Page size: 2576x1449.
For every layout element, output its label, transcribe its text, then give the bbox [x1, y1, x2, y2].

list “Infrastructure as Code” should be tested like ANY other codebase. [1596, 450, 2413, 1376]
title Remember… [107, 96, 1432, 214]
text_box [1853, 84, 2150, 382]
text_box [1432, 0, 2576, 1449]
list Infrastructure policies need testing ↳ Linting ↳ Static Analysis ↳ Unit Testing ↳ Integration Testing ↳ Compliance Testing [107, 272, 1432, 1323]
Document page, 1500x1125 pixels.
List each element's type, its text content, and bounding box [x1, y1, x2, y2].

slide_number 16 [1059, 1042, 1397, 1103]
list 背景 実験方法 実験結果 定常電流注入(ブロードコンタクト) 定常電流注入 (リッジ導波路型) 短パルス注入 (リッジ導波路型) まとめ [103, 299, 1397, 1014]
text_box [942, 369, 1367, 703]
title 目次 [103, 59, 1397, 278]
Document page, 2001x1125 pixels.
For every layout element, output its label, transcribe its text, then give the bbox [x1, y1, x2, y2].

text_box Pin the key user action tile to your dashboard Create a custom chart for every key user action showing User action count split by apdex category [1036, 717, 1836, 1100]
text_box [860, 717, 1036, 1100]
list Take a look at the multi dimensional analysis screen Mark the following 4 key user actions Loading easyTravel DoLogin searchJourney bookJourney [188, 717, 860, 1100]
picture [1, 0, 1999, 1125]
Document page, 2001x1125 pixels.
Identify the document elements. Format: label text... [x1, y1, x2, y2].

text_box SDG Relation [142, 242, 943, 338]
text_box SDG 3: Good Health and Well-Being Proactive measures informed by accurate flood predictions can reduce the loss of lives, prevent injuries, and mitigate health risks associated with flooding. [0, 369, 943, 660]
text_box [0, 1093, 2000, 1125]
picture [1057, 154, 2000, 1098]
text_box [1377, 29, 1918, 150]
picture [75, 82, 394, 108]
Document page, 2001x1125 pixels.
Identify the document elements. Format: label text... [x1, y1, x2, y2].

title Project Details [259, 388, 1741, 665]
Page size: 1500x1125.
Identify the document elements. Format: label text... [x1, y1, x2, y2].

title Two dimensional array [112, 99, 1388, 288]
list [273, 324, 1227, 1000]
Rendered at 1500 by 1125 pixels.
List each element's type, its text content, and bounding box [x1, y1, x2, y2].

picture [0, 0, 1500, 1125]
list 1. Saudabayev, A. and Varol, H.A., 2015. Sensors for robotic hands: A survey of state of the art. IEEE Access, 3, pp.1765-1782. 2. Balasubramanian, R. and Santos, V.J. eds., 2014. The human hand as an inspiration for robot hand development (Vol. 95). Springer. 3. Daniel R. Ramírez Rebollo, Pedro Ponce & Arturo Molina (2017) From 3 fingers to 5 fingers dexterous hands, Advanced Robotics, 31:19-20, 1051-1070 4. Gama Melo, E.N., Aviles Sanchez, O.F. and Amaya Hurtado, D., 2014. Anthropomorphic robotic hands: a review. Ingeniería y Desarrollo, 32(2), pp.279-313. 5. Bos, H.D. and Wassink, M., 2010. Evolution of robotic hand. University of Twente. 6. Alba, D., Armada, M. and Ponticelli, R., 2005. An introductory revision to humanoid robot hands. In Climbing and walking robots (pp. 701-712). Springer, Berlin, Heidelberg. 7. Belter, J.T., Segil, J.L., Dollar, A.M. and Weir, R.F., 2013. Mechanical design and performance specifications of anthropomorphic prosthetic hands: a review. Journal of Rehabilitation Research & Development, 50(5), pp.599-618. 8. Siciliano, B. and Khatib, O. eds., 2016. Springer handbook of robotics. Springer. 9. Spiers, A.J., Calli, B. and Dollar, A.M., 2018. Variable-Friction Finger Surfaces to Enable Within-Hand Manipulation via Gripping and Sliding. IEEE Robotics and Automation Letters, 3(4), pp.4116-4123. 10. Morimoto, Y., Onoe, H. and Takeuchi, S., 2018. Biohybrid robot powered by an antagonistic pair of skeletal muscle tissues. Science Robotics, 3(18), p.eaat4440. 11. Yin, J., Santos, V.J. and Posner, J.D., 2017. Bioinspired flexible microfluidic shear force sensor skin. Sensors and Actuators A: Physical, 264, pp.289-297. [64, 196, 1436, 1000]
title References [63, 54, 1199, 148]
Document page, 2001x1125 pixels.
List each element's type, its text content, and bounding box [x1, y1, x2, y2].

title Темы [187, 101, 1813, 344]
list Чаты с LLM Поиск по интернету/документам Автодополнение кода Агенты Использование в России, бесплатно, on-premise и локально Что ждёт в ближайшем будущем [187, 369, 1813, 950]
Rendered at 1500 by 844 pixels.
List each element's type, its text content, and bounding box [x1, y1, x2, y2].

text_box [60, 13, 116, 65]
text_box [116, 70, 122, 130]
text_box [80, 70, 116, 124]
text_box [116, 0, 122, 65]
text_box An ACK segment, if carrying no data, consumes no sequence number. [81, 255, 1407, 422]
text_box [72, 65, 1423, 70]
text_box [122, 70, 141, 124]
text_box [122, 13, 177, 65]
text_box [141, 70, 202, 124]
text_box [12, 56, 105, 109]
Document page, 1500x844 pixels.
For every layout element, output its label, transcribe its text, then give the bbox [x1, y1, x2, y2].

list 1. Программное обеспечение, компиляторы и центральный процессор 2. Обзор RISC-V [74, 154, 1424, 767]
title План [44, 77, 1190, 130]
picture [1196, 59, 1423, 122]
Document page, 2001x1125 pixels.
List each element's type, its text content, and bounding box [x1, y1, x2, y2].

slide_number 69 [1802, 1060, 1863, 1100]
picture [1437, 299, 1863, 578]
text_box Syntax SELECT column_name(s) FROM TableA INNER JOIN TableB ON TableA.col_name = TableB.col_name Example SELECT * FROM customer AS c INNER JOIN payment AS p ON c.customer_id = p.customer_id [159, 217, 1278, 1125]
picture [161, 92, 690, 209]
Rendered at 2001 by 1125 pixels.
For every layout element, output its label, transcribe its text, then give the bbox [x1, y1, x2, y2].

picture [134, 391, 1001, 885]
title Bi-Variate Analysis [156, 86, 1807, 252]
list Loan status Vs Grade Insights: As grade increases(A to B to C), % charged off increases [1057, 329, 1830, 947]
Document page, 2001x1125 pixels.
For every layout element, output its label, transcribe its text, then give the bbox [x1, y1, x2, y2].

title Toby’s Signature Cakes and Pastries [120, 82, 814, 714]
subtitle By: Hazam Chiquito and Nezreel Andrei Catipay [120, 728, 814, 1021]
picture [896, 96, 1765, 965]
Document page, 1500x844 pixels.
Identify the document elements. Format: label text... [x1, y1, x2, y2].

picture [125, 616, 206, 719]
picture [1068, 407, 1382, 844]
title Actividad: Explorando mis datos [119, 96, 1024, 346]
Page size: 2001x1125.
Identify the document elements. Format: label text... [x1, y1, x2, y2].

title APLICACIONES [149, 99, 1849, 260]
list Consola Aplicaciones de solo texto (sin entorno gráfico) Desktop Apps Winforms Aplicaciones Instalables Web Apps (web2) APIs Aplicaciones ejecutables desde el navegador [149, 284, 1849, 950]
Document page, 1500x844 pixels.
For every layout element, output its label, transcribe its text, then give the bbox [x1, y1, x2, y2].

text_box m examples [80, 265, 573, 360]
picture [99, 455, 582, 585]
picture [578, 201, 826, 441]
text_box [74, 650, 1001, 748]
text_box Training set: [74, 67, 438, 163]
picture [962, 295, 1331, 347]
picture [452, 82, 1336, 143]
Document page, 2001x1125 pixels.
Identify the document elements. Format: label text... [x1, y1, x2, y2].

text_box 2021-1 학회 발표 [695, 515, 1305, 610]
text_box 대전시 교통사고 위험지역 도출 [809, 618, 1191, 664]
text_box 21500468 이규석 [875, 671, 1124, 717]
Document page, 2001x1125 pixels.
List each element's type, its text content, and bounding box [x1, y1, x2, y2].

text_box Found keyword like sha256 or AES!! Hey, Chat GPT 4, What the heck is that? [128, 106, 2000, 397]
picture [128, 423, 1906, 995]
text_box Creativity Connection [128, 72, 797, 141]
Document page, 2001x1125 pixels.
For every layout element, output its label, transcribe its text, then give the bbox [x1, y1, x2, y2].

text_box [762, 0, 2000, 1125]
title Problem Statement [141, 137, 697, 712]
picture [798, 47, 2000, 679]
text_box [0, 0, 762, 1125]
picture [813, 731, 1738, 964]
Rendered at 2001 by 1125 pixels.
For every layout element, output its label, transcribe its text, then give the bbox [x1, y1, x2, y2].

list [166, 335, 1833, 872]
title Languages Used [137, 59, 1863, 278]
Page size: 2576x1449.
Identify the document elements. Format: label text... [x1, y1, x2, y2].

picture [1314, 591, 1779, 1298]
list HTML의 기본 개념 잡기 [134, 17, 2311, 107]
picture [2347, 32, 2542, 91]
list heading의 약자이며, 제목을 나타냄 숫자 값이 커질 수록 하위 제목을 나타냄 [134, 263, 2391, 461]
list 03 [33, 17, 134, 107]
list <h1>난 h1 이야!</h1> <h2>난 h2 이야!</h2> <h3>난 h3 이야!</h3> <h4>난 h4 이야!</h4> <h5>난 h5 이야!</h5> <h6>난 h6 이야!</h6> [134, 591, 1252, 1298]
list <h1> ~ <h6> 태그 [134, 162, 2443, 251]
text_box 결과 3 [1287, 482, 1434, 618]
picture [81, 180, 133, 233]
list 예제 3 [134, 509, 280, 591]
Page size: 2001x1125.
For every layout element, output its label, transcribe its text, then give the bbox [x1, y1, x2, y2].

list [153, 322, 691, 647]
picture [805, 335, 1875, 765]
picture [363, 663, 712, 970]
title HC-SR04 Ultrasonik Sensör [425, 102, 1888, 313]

****************

## WHAT YOU SHOULD DO
Among the lines above, return those that contain the string "Rendered".

## SOLUTION BELOW
Rendered at 1500 by 1125 pixels.
Rendered at 1500 by 844 pixels.
Rendered at 2001 by 1125 pixels.
Rendered at 2001 by 1125 pixels.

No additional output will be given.